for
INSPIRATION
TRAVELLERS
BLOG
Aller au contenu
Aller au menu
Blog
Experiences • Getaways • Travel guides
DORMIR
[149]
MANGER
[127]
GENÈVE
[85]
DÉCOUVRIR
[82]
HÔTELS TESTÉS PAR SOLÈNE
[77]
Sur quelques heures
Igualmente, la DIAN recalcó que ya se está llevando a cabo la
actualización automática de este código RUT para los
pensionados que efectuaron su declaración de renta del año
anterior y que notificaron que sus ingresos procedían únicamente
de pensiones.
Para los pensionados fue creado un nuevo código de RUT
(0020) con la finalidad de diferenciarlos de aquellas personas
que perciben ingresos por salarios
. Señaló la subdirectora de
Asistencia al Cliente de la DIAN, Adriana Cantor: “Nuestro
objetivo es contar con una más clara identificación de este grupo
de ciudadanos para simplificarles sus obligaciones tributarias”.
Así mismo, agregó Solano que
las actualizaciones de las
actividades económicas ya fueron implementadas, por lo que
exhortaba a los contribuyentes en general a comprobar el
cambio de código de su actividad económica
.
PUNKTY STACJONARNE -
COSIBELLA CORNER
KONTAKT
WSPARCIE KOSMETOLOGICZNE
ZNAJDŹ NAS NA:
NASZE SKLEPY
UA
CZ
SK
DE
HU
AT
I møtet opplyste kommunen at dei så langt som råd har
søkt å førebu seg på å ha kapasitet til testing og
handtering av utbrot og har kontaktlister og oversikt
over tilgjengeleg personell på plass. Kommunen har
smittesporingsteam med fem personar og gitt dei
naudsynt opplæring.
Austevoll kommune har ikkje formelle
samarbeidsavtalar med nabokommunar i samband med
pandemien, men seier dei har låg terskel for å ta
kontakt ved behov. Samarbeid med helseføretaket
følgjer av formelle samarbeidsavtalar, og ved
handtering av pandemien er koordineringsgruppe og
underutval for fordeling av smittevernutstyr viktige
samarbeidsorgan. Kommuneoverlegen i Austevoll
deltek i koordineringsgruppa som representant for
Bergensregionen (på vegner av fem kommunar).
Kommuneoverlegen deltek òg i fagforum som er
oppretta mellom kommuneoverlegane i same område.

####################

#### Exercise description:
Copy out every line in the records above that contains the word "ingresos".

#### Your response:
anterior y que notificaron que sus ingresos procedían únicamente
que perciben ingresos por salarios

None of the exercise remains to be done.